La salvezza non è infatti dal peccato di un altro, Adamo, da cui un altro, Cristo, ti deve liberare, ma da quel peccato davvero “originale” che è l’amore di sé. In te è Adamo, in te è Cristo, ovvero tanto l’amore di te stesso quanto l’amore del Bene, e la salvezza ti appare nella sua realtà, non futura ma presente, non sperata ma reale, quando il bene degli altri ti è caro quanto il tuo, assolutamente, in nulla di meno. Niente può turbare allora la pace dell’anima: non a caso i mistici ripetono la cosiddetta supposizione impossibile: se anche Dio mi destinasse all’inferno, sarei comunque “salvo”.

Il senso vero del Natale non va dunque cercato all’esterno ma in se stessi, non in una costruzione teologica, ma nel vuoto, nel distacco. Questo è anche il senso profondo della storia che precede e rende possibile la nascita del Figlio, come del resto ogni nascita umana, ovvero la storia della Madre: Maria fu capace di generare il divino per la sua umiltà, per la sua verginità, che non significa una condizione fisica, ma il vuoto fatto in se stessa. Il Logos nasce infatti nell’anima di ciascuno di noi quando essa è come Maria: distaccata, ovvero libera, spoglia di ogni preteso valore e preteso sapere. Il mistico poeta Angelus Silesius perciò recita: «Davvero ancor oggi è generato il Logos eterno! Dove? Qui, se in te hai dimenticato te stesso».

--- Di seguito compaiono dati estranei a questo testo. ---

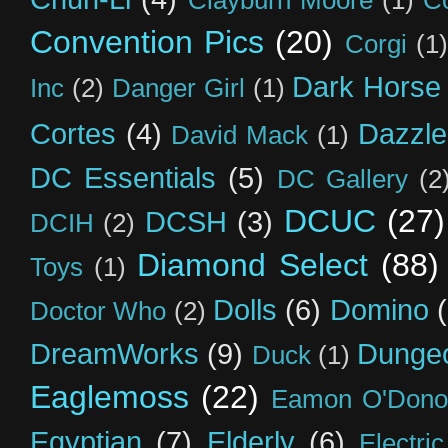
Clayburn Moore
(1)
C
Convention Pics
(20)
Corgi
(1)
Dark Horse
Inc
(2)
Danger Girl
(1)
Cortes
(4)
Dazzle
David Mack
(1)
DC Essentials
(5)
DC Gallery
(2
DCUC
(27)
DCSH
(3)
DCIH
(2)
Diamond Select
(88)
Toys
(1)
Dolls
(6)
Domino
Doctor Who
(2)
DreamWorks
(9)
Dunge
Duck
(1)
Eaglemoss
(22)
Eamon O'Dono
Egyptian
(7)
Elderly
(6)
Electri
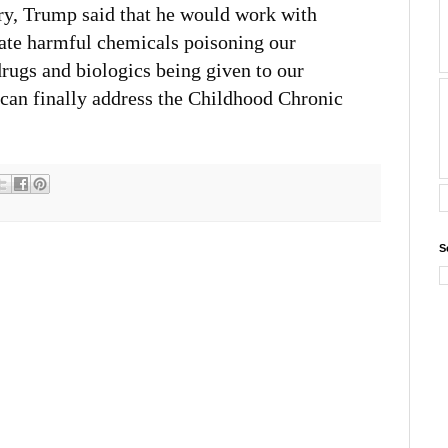
, Trump said that he would work with
uate harmful chemicals poisoning our
rugs and biologics being given to our
 can finally address the Childhood Chronic
S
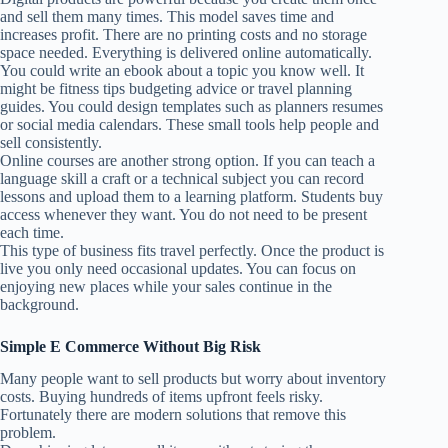
and sell them many times. This model saves time and
increases profit. There are no printing costs and no storage
space needed. Everything is delivered online automatically.
You could write an ebook about a topic you know well. It
might be fitness tips budgeting advice or travel planning
guides. You could design templates such as planners resumes
or social media calendars. These small tools help people and
sell consistently.
Online courses are another strong option. If you can teach a
language skill a craft or a technical subject you can record
lessons and upload them to a learning platform. Students buy
access whenever they want. You do not need to be present
each time.
This type of business fits travel perfectly. Once the product is
live you only need occasional updates. You can focus on
enjoying new places while your sales continue in the
background.
Simple E Commerce Without Big Risk
Many people want to sell products but worry about inventory
costs. Buying hundreds of items upfront feels risky.
Fortunately there are modern solutions that remove this
problem.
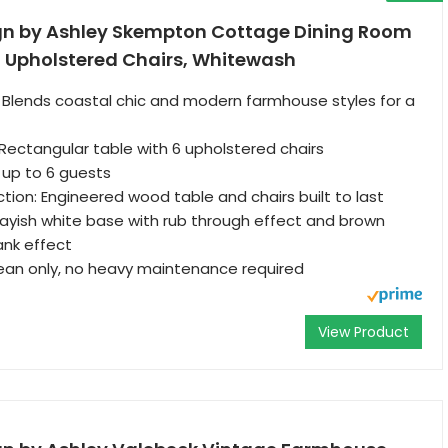
gn by Ashley Skempton Cottage Dining Room
6 Upholstered Chairs, Whitewash
 Blends coastal chic and modern farmhouse styles for a
 Rectangular table with 6 upholstered chairs
p to 6 guests
tion: Engineered wood table and chairs built to last
ayish white base with rub through effect and brown
ank effect
lean only, no heavy maintenance required
View Product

Il mistero del Natale si svela infatti quando si comprende il significato non blasfemo, ma al contrario profondamente spirituale – anzi, esso solo cristiano, senza il quale la religione resta superstizione, la fede credenza infantile – del principio che innerva la mistica: «Tutto quello che la Sacra Scrittura dice di Cristo, si verifica totalmente anche in ogni uomo buono e divino».

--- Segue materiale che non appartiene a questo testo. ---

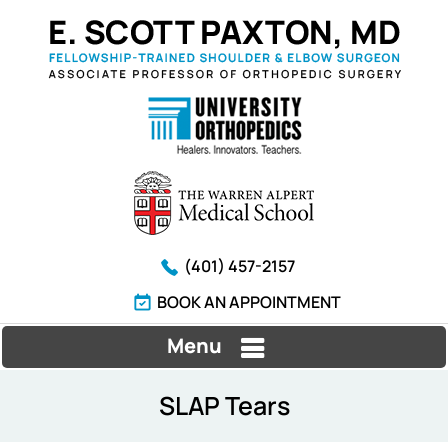
(401) 457-2157
BOOK AN APPOINTMENT
Menu
SLAP Tears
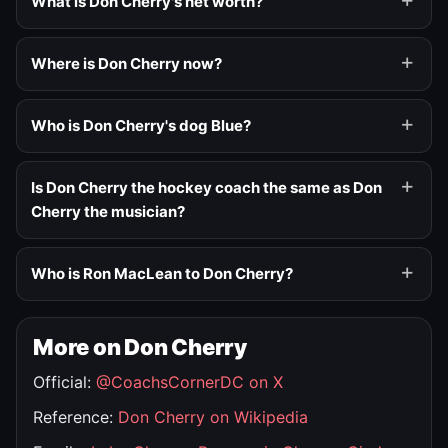
What is Don Cherry's net worth?
Where is Don Cherry now?
Who is Don Cherry's dog Blue?
Is Don Cherry the hockey coach the same as Don
Cherry the musician?
Who is Ron MacLean to Don Cherry?
More on Don Cherry
Official:
@CoachsCornerDC on X
Reference:
Don Cherry on Wikipedia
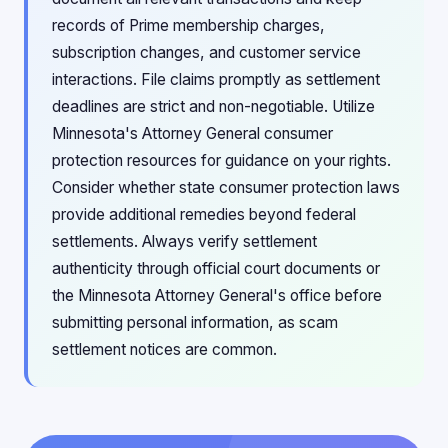
records of Prime membership charges,
subscription changes, and customer service
interactions. File claims promptly as settlement
deadlines are strict and non-negotiable. Utilize
Minnesota's Attorney General consumer
protection resources for guidance on your rights.
Consider whether state consumer protection laws
provide additional remedies beyond federal
settlements. Always verify settlement
authenticity through official court documents or
the Minnesota Attorney General's office before
submitting personal information, as scam
settlement notices are common.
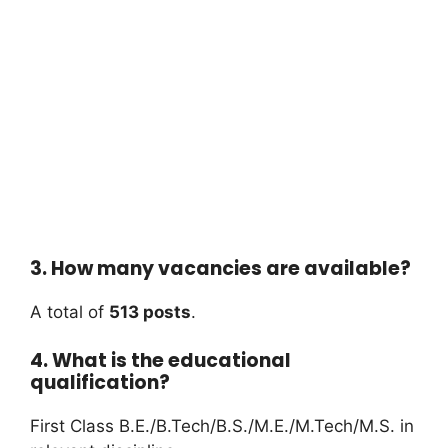
3. How many vacancies are available?
A total of
513 posts
.
4. What is the educational
qualification?
First Class B.E./B.Tech/B.S./M.E./M.Tech/M.S. in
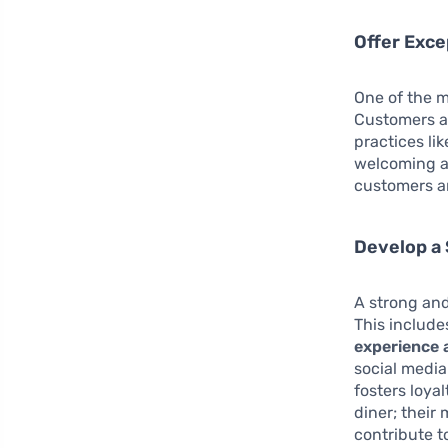
Offer Exce
One of the m
Customers ar
practices li
welcoming a
customers an
Develop a 
A strong and
This include
experience 
social media
fosters loya
diner; their
contribute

Accanto a un Natale storico, nel quale una sola volta, in un solo luogo e in una sola persona, il divino è nato sulla terra, c’è dunque un Natale eterno, per cui, secondo le parole di Origene, il divino si genera nell’anima non una volta soltanto, ma in ogni istante, in ogni luogo e in ogni uomo, in ogni pensiero che egli rivolge a Dio con purezza, in ogni gesto di amore che compie.

Anche se non al solstizio d’inverno, la nascita di Gesù è comunque un evento reale, non un mito. In quanto ha a che fare con realtà profonde ed universali dell’anima umana, il mito riguarda ciò che non è mai avvenuto ma in eterno avviene, come diceva un filosofo pagano, mentre per il Natale noi dobbiamo dire: ciò che è avvenuto una volta e in eterno avviene. Attenzione però: avviene solo se avviene. Perciò lo stesso poeta mistico che abbiamo prima citato lancia al suo lettore un avvertimento terribile: «Nascesse mille volte Cristo in Betlemme, se in te non nasce sei perduto in eterno».